Give Back to Them as They have Given
The writer of Psalm 64 asks God to give back to them in the manner that they have given out. “But God will shoot his arrow at them; they will be wounded suddenly. Because of their tongue he will bring them to ruin; all who see them will wag their heads.” (7-8) They will become victims of loose tongues just as they have attacked others. They have brought their own ruin on themselves.

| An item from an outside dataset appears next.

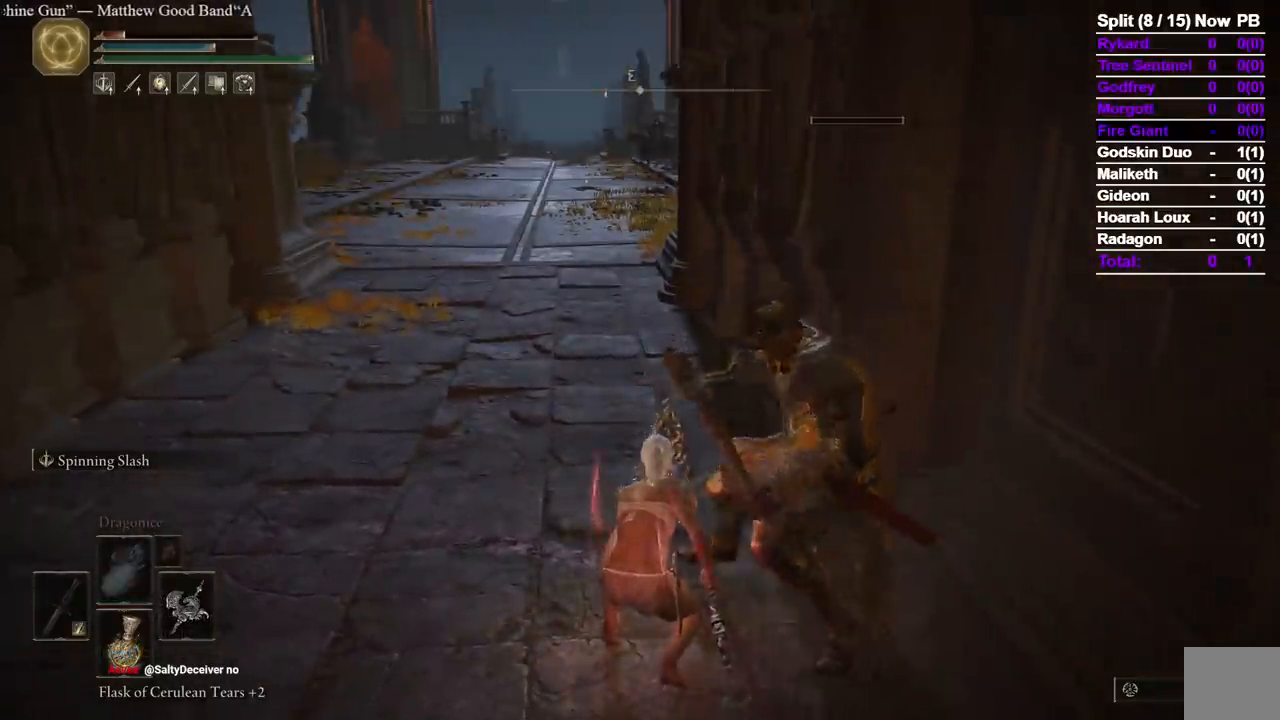
{"dt_ms": 500, "buttons": [], "left_stick": "center", "right_stick": "center", "events": []}
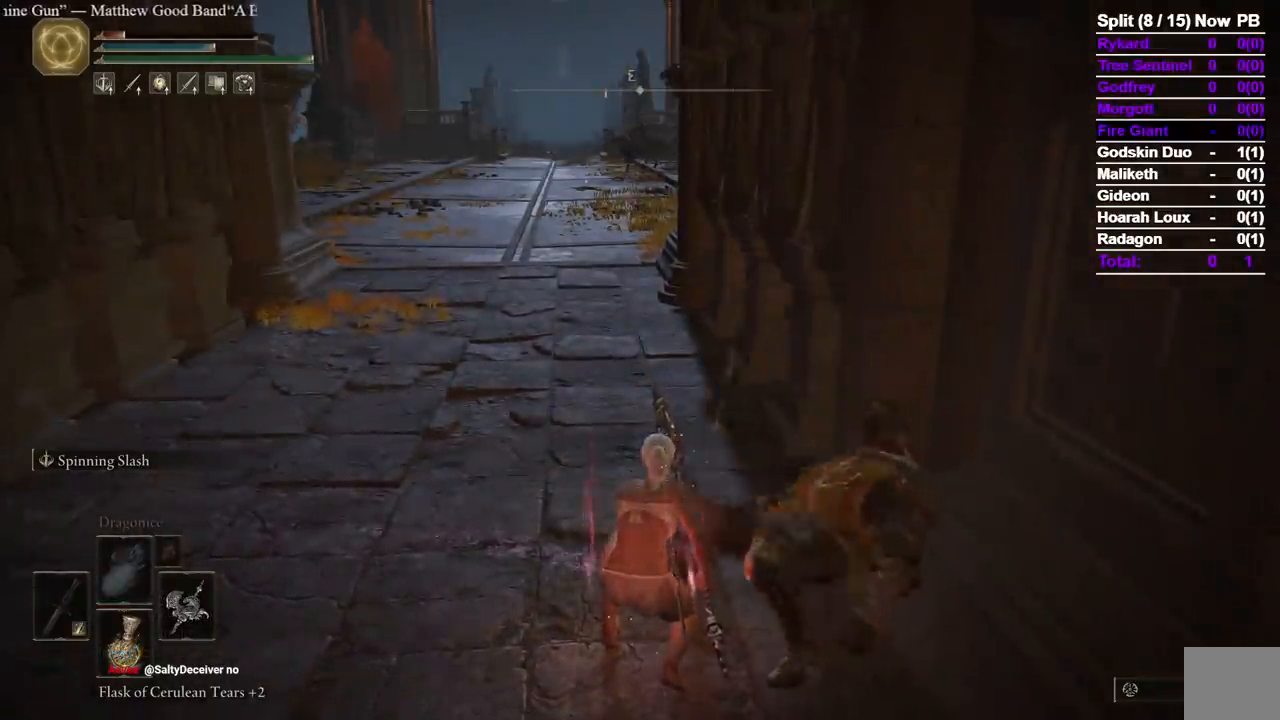
{"dt_ms": 500, "buttons": [], "left_stick": "center", "right_stick": "center", "events": []}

The psalmist wishes fear upon them, just as they inflicted him with fear, however in this case it is fear of the Lord, a different form of fear. Webster defines this fear as, “to have reverent awe of.” All are to have this fear which is a reverential fear before our God. “Then all men will fear; they will tell what God has wrought, and ponder what he has done.” (9)
Fear
Fear is a compelling emotion with differing meanings depending on how it is used. Webster states that fear is “an unpleasant often strong emotion caused by expectation or awareness of danger.” Fear invokes the fight or flight response in us. Under its influence we may turn around and engage in battle or run for shelter. We may become paralyzed, unable to function, make decisions or even leave our homes. Or we may foolishly strike those whom we believe to be a danger without checking the facts. The person who is fearless is not necessarily brave; they may be foolhardy.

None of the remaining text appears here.